R-loop is a specific nucleic acid structure, and that forms during RNA transcription. It comprises an RNA:DNA hybrid and displaced ssDNA. R-loops are prevalent and dynamic in the mammalian genome occupying up to 5%. R-loops are known to act as modulators of genome dynamics. They regulate a variety of gene transcription mechanisms and influence genomic stability. Dysregulation of R-loop is linked to a variety of human diseases. For this reason, protein factors involved in DNA and RNA metabolism are known to mediate R-loop resolution. Dysfunction of these factors resulted in aberrant R-loop accumulation, often resulting in transcription disruption and genomic instability as reported in tumorigenesis and a number of genetic disorders, including trinucleotide repeat-associated diseases and neurological disorders. Here I describe the roles of Senataxin (SETX) and Replication protein A (RPA) complex in nucleolar R-loop resolution. I demonstrate their function in nucleolar homeostasis and in particular in RNA polymerase I mediated rRNA transcription and the maintenance of nucleolar structure.This dissertation is composed of three sessions.

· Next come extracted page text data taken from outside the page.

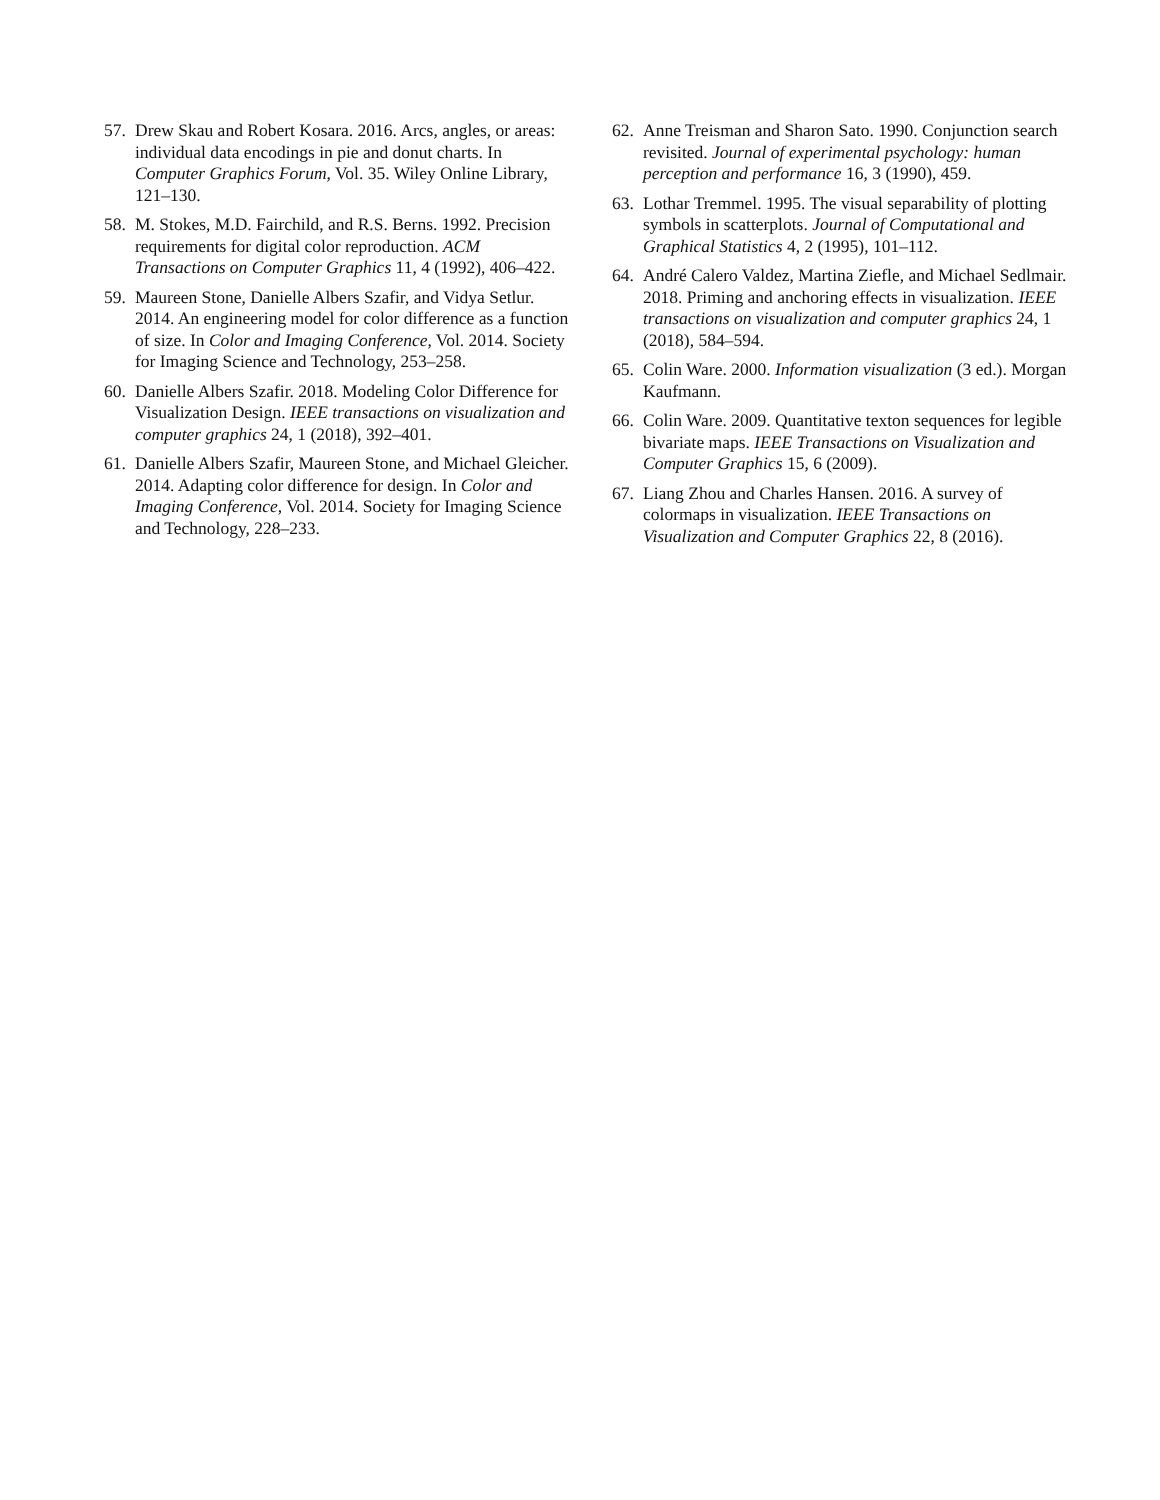57. Drew Skau and Robert Kosara. 2016. Arcs, angles, or areas: individual data encodings in pie and donut charts. In Computer Graphics Forum, Vol. 35. Wiley Online Library, 121–130.
58. M. Stokes, M.D. Fairchild, and R.S. Berns. 1992. Precision requirements for digital color reproduction. ACM Transactions on Computer Graphics 11, 4 (1992), 406–422.
59. Maureen Stone, Danielle Albers Szafir, and Vidya Setlur. 2014. An engineering model for color difference as a function of size. In Color and Imaging Conference, Vol. 2014. Society for Imaging Science and Technology, 253–258.
60. Danielle Albers Szafir. 2018. Modeling Color Difference for Visualization Design. IEEE transactions on visualization and computer graphics 24, 1 (2018), 392–401.
61. Danielle Albers Szafir, Maureen Stone, and Michael Gleicher. 2014. Adapting color difference for design. In Color and Imaging Conference, Vol. 2014. Society for Imaging Science and Technology, 228–233.
62. Anne Treisman and Sharon Sato. 1990. Conjunction search revisited. Journal of experimental psychology: human perception and performance 16, 3 (1990), 459.
63. Lothar Tremmel. 1995. The visual separability of plotting symbols in scatterplots. Journal of Computational and Graphical Statistics 4, 2 (1995), 101–112.
64. André Calero Valdez, Martina Ziefle, and Michael Sedlmair. 2018. Priming and anchoring effects in visualization. IEEE transactions on visualization and computer graphics 24, 1 (2018), 584–594.
65. Colin Ware. 2000. Information visualization (3 ed.). Morgan Kaufmann.
66. Colin Ware. 2009. Quantitative texton sequences for legible bivariate maps. IEEE Transactions on Visualization and Computer Graphics 15, 6 (2009).
67. Liang Zhou and Charles Hansen. 2016. A survey of colormaps in visualization. IEEE Transactions on Visualization and Computer Graphics 22, 8 (2016).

Section 1: I review nucleolar transcription that generate a complex network of RNAs, and
their contribution to nucleolar R-loops formation, with multiple roles in maintaining nucleolar homeostasis.
Section 2: I describe novel roles of Replication Protein A in nucleolar homeostasis. Senataxin (SETX) mutations are linked to two different neurological disease: Amyotrophic Lateral
Sclerosis (ALS4) and Ataxia Oculomotor Apraxia (AOA2) both defective in R-loop resolution. We show that loss of SETX promotes RPA translocation into nucleolus in an R-loop dependent manner where it associates with rDNA. The same nucleolar RPA phenotype is evident in SETX- deficient AOA2 patient cells. We further explored this phenotype under conditions of CPT- induced genotoxic stress, which is coupled with accumulation of nucleolar R loops. Additionally, we show that loss of RPA decreased 47S pre-rRNA levels, but increased “promoter and pre-rRNA antisense” RNA (PAPAS) and promoter RNA (pRNA). Meanwhile, we also showed loss of RPA disrupted nucleolar structure.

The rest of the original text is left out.